Background & Motivation

Background: MPNNs update node representations via local message passing, but they are limited by over-squashing, making it difficult to aggregate long-range information effectively.

Limitations of Prior Work: Graph rewiring methods (e.g., SDRF) and Transformer-based methods increase the computational complexity of dense communication; most methods are constrained by the original graph resolution.

Key Challenge: How to enable MPNNs to effectively capture long-range dependencies without significantly increasing computational complexity?

Key Insight: Analogous to multiscale approaches in CNNs, graph coarsening can be leveraged to achieve long-range communication using only a few layers at coarser scales.

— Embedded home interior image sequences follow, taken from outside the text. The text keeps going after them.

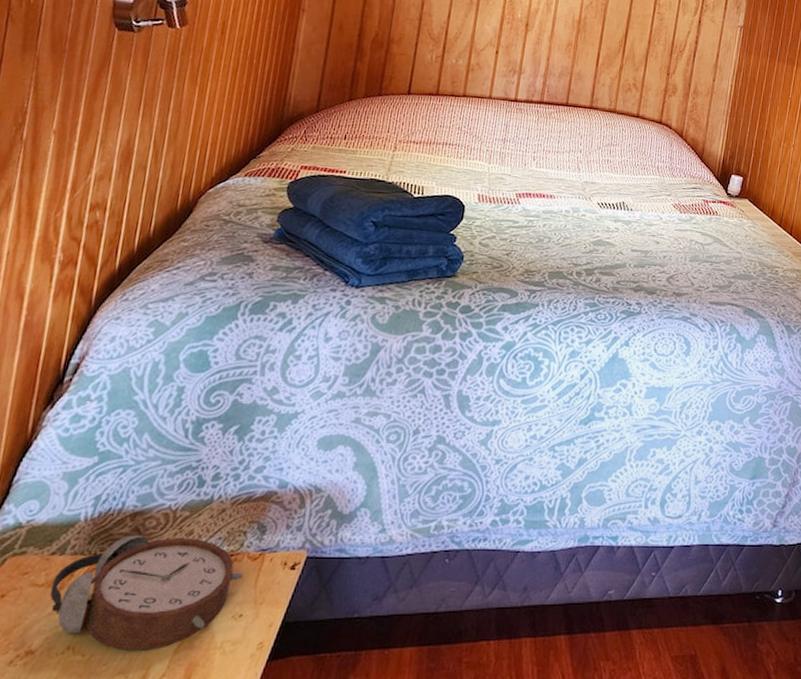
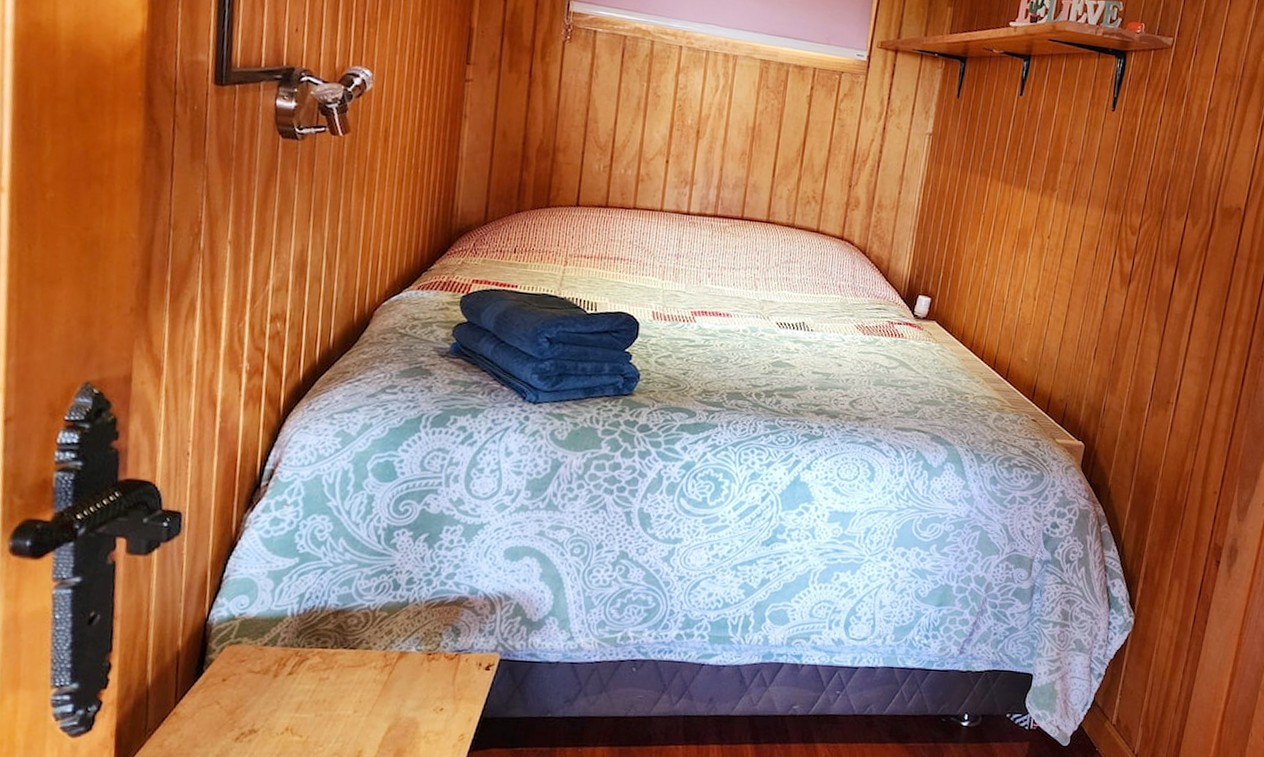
alarm clock: present [49,535,243,650] -> none [266,631,441,735]

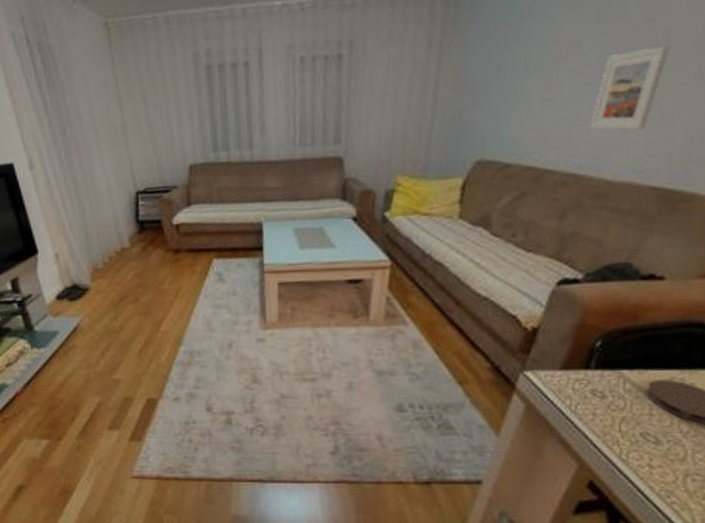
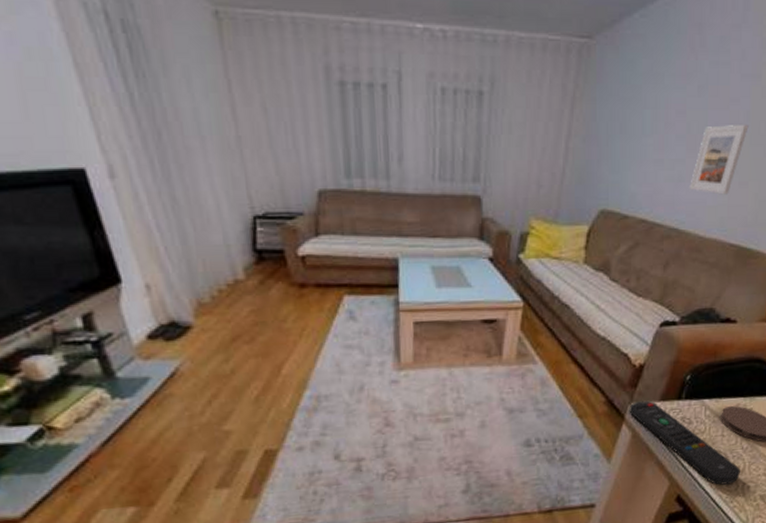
remote control: none [520,368,679,474] -> present [629,400,740,485]

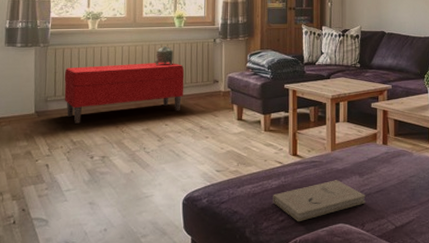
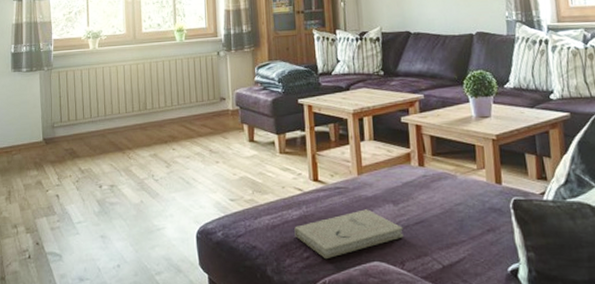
bench: present [64,62,185,123] -> none [69,79,190,150]
decorative box: present [155,45,173,65] -> none [158,62,176,84]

Core Idea: For a linear graph, after \(\ell\) layers, node contributions follow a \(B(\ell, 1/2)\) binomial distribution, which exhibits exponential decay; a coarser scale is equivalent to increasing the value of \(\kappa\).

Method

Overall Architecture

Input graph → Encoding → Graclus coarsening \(S\) times to obtain multiscale graphs → Parallel MP on \(S+1\) scales → Scale-mix information interleaving → Repeat \(L\) times → Unpooling + Concatenation → Task head.

Key Designs

  1. ERF Theoretical Analysis:

    • The feature of the central node on a linear graph after \(\ell\) layers of uniform-weight convolution is: \(x_0^\ell = \sum_{i=0}^\ell \binom{\ell}{i} v_{2i-\ell}\)
    • After normalization, this corresponds to the binomial distribution \(B(\ell, 1/2)\); the exponential decay of tail contributions can be derived from Hoeffding's inequality.
    • Continuous diffusion PDE analysis yields Gaussian kernel decay: \(x(p,t) \propto \exp(-\|p-p_0\|^2 / 4\kappa t)\)
  2. Multiscale Processing:

    • The Laplacian on a coarser scale is equivalent to a larger \(\kappa\) (coarsening factor of 2 \(\to\) multiplying \(\kappa\) by 4).
    • 1 hop on a coarser scale is equivalent to approximately 4 hops on the original graph, while preventing excessive information compression.
  3. Scale-Mix Layer:

    • Each node receives information from its parent node (coarser scale) and child nodes (finer scale).
    • Different scales utilize MPNN backbones with independent parameters.

Loss & Training

Task-related standard loss, which can be combined with different backbones such as GCN, GINE, or GatedGCN.

Key Experimental Results

Main Results

Dataset Metric IM-GatedGCN GatedGCN Gain
Peptides-func AP↑ 0.684 0.653 +3.1%
Peptides-struct MAE↓ 0.244 0.256 -4.7%
PascalVOC-SP F1↑ 0.397 0.367 +3.0%

Ablation Study

Configuration Peptides-func AP Description
GCN baseline 0.594 No multiscale
IM-GCN S=1 0.623 1-level coarsening
IM-GCN S=2 0.645 2-level coarsening
IM-GCN S=3 0.659 3-level coarsening

Key Findings

  • Increasing the number of scales \(S\) continuously improves performance (visualized in Figure 1), indicating that multiscale processing effectively expands the ERF.
  • IM-MPNN is a general framework that can boost the performance of various MPNN backbones.
  • The computational efficiency is superior to fully-connected Transformer-based methods.

Highlights & Insights

  • The theoretical analysis of ERF is clear and elegant: a dual perspective from discrete binomial distributions to continuous diffusion equations.
  • Translating multiscale methods from CNNs to GNNs is a natural yet well-validated idea.
  • The framework is highly general and can serve as a plug-and-play enhancement for any MPNN.

Limitations & Future Work

  • Graclus coarsening is a fixed preprocessing step and is not learnable.
  • For highly heterogeneous graph topologies, coarsening quality may be inconsistent.
  • There is a lack of comprehensive comparison with the latest Graph Transformer methods.

Rating

  • Novelty: ⭐⭐⭐⭐ Novel ERF analysis, incremental methodology.
  • Experimental Thoroughness: ⭐⭐⭐⭐ Comprehensive LRGB benchmarks.
  • Writing Quality: ⭐⭐⭐⭐⭐ Clear theoretical motivation.
  • Value: ⭐⭐⭐⭐ High practical value for addressing long-range dependency issues in GNNs.